▶ **Problem details**
Only the pictures are to be left out; write out the rest of the data exactly.
======== Source data ========
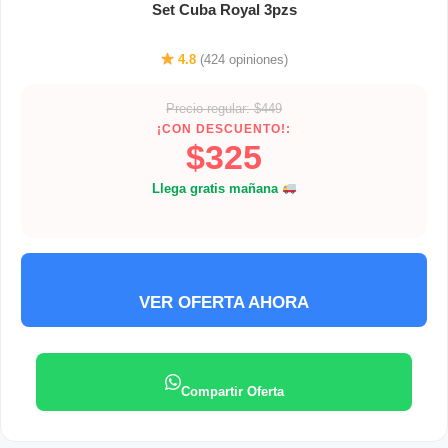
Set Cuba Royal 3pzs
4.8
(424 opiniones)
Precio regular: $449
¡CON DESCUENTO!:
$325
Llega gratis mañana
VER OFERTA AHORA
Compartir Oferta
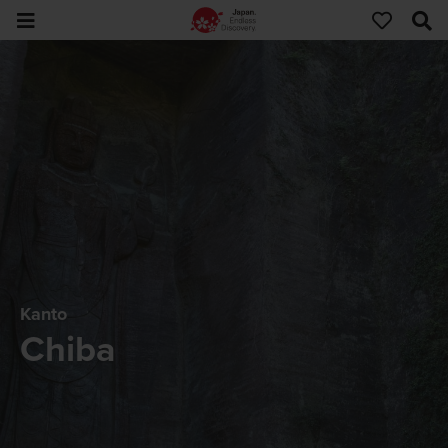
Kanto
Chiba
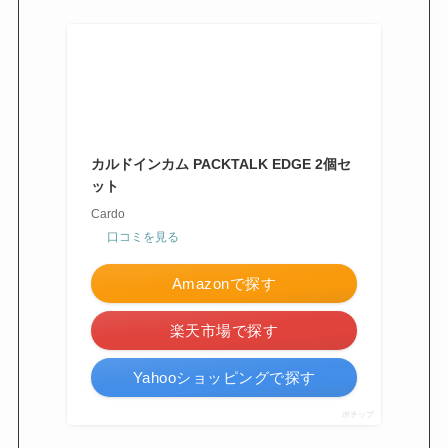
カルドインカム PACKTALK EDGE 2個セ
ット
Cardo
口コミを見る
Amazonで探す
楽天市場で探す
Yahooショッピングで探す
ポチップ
========
▶ **Answer to the problem**
Set Cuba Royal 3pzs
4.8
(424 opiniones)
Precio regular: $449
¡CON DESCUENTO!:
$325
Llega gratis mañana
VER OFERTA AHORA
Compartir Oferta
Kanto
Chiba
カルドインカム PACKTALK EDGE 2個セ
ット
Cardo
口コミを見る
Amazonで探す
楽天市場で探す
Yahooショッピングで探す
ポチップ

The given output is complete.